PROMPT: Reproduce the records. Keep every word exact and include no images.

[Saved entries]
>>
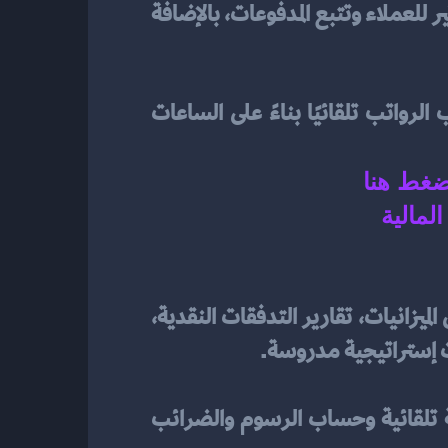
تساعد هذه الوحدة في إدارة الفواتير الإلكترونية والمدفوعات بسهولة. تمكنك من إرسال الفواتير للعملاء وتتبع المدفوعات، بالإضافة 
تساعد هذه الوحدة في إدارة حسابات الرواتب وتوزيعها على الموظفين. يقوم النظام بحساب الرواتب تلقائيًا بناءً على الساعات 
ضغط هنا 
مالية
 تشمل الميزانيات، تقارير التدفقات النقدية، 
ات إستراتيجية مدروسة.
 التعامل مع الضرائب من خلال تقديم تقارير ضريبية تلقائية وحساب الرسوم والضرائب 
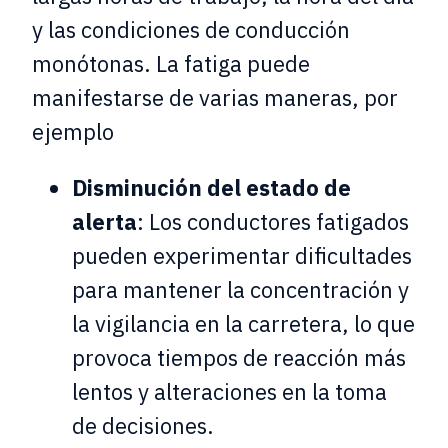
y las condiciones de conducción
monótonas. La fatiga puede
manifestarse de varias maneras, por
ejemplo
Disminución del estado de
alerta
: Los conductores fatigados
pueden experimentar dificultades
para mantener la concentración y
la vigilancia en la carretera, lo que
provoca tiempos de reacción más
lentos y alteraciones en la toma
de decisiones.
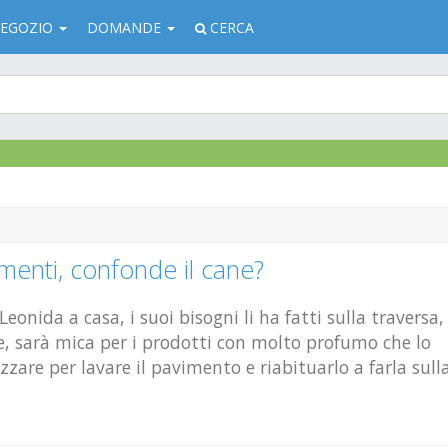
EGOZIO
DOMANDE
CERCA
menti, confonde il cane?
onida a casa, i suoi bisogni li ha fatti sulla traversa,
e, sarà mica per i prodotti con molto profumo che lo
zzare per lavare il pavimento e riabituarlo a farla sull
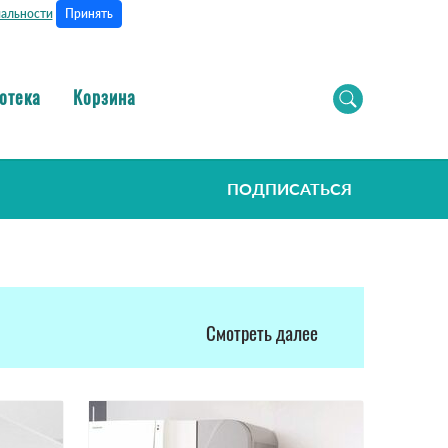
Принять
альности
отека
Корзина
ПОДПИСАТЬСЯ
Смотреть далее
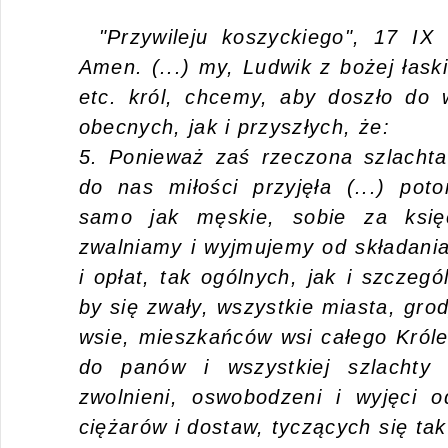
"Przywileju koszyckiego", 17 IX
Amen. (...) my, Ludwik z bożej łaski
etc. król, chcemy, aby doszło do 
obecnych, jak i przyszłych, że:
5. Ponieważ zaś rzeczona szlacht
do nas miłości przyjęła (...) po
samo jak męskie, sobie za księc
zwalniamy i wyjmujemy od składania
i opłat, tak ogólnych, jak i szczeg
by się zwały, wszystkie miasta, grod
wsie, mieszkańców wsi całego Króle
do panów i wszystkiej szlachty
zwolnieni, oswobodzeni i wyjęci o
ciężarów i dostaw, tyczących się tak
<<
TASK ANSWER:
تساعد هذه الوحدة في إدارة الفواتير الإلكترونية والمدفوعات بسهولة. تمكنك من إرسال الفواتير للعملاء وتتبع المدفوعات، بالإضافة 
تساعد هذه الوحدة في إدارة حسابات الرواتب وتوزيعها على الموظفين. يقوم النظام بحساب الرواتب تلقائيًا بناءً على الساعات 
ضغط هنا 
مالية
 تشمل الميزانيات، تقارير التدفقات النقدية، 
ات إستراتيجية مدروسة.
 التعامل مع الضرائب من خلال تقديم تقارير ضريبية تلقائية وحساب الرسوم والضرائب 
y las condiciones de conducción
monótonas. La fatiga puede
manifestarse de varias maneras, por
ejemplo
Disminución del estado de
alerta
: Los conductores fatigados
pueden experimentar dificultades
para mantener la concentración y
la vigilancia en la carretera, lo que
provoca tiempos de reacción más
lentos y alteraciones en la toma
de decisiones.
EGOZIO
DOMANDE
CERCA
menti, confonde il cane?
onida a casa, i suoi bisogni li ha fatti sulla traversa,
e, sarà mica per i prodotti con molto profumo che lo
zzare per lavare il pavimento e riabituarlo a farla sull
Принять
альности
отека
Корзина
ПОДПИСАТЬСЯ
Смотреть далее
"Przywileju koszyckiego", 17 IX
Amen. (...) my, Ludwik z bożej łaski
etc. król, chcemy, aby doszło do 
obecnych, jak i przyszłych, że:
5. Ponieważ zaś rzeczona szlacht
do nas miłości przyjęła (...) po
samo jak męskie, sobie za księc
zwalniamy i wyjmujemy od składania
i opłat, tak ogólnych, jak i szczeg
by się zwały, wszystkie miasta, grod
wsie, mieszkańców wsi całego Króle
do panów i wszystkiej szlachty
zwolnieni, oswobodzeni i wyjęci o
ciężarów i dostaw, tyczących się tak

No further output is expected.